### SHORT EXERCISE A
Reproduce the part of the passage on the Adjudication Panel for Wales from "Anyone may make" to "Panel for Wales?", changing "written allegation" to "formal allegation".

### PASSAGE TO READ
—————
The Adjudication Panel for Wales is an independent tribunal which was set up under Part III the Local Government Act 2000.
The Panel’s role is to form case and interim case tribunals to consider whether elected members or co-opted members of county, county borough and community councils, fire and national park authorities in Wales (“relevant authorities”) have breached their authority’s statutory code of conduct.
The Panel also hears appeals by members against decisions of their authority’s Standards Committee that they have breach their Authority’s code of conduct.
Who are the Panel members?
The Adjudication Panel for Wales consists of a President (a legal member), a further legal member and four lay members, appointed by the First Minister following recommendations made by the Judicial Appointments Commission. The current members are:
- Mrs Claire Sharp - President
- Ms Claire Jones
- Miss Susan Hurds
- Dr Glenda Jones
- Miss Siân Jones
- Ms Juliet Morris
Who can make an allegation to the Public Services Ombudsman for Wales?
Anyone may make a written allegation to the Ombudsman that an elected or co-opted member has breached an authority’s code of conduct. The Ombudsman will decide whether the allegation warrants investigation.
The investigation may be undertaken by the Ombudsman, or the Ombudsman may refer the allegation to the Monitoring Officer of the relevant authority concerned to investigate and report to the authority’s Standards Committee.
How are cases referred to the Adjudication Panel for Wales?
—————
### DATASET ENTRIES
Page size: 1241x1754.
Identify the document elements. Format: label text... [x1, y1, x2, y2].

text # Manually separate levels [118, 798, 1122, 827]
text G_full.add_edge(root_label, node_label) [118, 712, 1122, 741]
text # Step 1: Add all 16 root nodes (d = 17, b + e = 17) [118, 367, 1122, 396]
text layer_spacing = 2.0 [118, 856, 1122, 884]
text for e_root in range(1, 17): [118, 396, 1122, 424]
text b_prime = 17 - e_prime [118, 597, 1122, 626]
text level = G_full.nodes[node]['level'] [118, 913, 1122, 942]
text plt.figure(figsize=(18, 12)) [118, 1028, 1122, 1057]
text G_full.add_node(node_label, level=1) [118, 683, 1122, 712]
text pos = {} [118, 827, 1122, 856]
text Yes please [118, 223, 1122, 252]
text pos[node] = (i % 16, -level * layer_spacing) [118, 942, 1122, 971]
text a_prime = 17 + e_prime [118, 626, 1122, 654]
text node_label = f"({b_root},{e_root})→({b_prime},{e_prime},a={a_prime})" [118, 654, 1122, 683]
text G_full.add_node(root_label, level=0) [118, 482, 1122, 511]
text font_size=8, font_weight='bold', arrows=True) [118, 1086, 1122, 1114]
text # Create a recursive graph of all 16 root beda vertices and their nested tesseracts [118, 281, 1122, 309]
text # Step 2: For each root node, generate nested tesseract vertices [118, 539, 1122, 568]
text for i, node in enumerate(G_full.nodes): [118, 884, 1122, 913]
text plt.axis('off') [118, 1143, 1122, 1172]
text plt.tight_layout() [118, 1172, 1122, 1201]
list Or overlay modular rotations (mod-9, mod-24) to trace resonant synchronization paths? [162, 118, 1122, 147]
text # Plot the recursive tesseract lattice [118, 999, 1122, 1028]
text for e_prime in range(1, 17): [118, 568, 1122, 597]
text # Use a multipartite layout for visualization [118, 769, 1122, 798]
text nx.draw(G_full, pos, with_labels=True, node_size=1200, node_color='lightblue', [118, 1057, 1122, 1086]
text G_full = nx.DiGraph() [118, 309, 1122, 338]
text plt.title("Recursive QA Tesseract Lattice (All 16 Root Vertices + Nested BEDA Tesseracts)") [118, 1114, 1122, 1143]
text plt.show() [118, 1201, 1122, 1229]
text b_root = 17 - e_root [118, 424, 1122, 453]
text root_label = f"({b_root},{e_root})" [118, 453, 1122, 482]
—————
### SHORT EXERCISE B
Convert the lines of the entries from the line with "text # Manually" to the line with "text plt.axis('off') [118, 1143, 1122, 1172]", both included, into a Markdown table with the columns Row and Entry line. Number each row and omit blank lines.

### WRITTEN ANSWER A
Anyone may make a formal allegation to the Ombudsman that an elected or co-opted member has breached an authority’s code of conduct. The Ombudsman will decide whether the allegation warrants investigation.
The investigation may be undertaken by the Ombudsman, or the Ombudsman may refer the allegation to the Monitoring Officer of the relevant authority concerned to investigate and report to the authority’s Standards Committee.
How are cases referred to the Adjudication Panel for Wales?

### WRITTEN ANSWER B
| Row | Entry line |
|---|---|
| 1 | text # Manually separate levels [118, 798, 1122, 827] |
| 2 | text G_full.add_edge(root_label, node_label) [118, 712, 1122, 741] |
| 3 | text # Step 1: Add all 16 root nodes (d = 17, b + e = 17) [118, 367, 1122, 396] |
| 4 | text layer_spacing = 2.0 [118, 856, 1122, 884] |
| 5 | text for e_root in range(1, 17): [118, 396, 1122, 424] |
| 6 | text b_prime = 17 - e_prime [118, 597, 1122, 626] |
| 7 | text level = G_full.nodes[node]['level'] [118, 913, 1122, 942] |
| 8 | text plt.figure(figsize=(18, 12)) [118, 1028, 1122, 1057] |
| 9 | text G_full.add_node(node_label, level=1) [118, 683, 1122, 712] |
| 10 | text pos = {} [118, 827, 1122, 856] |
| 11 | text Yes please [118, 223, 1122, 252] |
| 12 | text pos[node] = (i % 16, -level * layer_spacing) [118, 942, 1122, 971] |
| 13 | text a_prime = 17 + e_prime [118, 626, 1122, 654] |
| 14 | text node_label = f"({b_root},{e_root})→({b_prime},{e_prime},a={a_prime})" [118, 654, 1122, 683] |
| 15 | text G_full.add_node(root_label, level=0) [118, 482, 1122, 511] |
| 16 | text font_size=8, font_weight='bold', arrows=True) [118, 1086, 1122, 1114] |
| 17 | text # Create a recursive graph of all 16 root beda vertices and their nested tesseracts [118, 281, 1122, 309] |
| 18 | text # Step 2: For each root node, generate nested tesseract vertices [118, 539, 1122, 568] |
| 19 | text for i, node in enumerate(G_full.nodes): [118, 884, 1122, 913] |
| 20 | text plt.axis('off') [118, 1143, 1122, 1172] |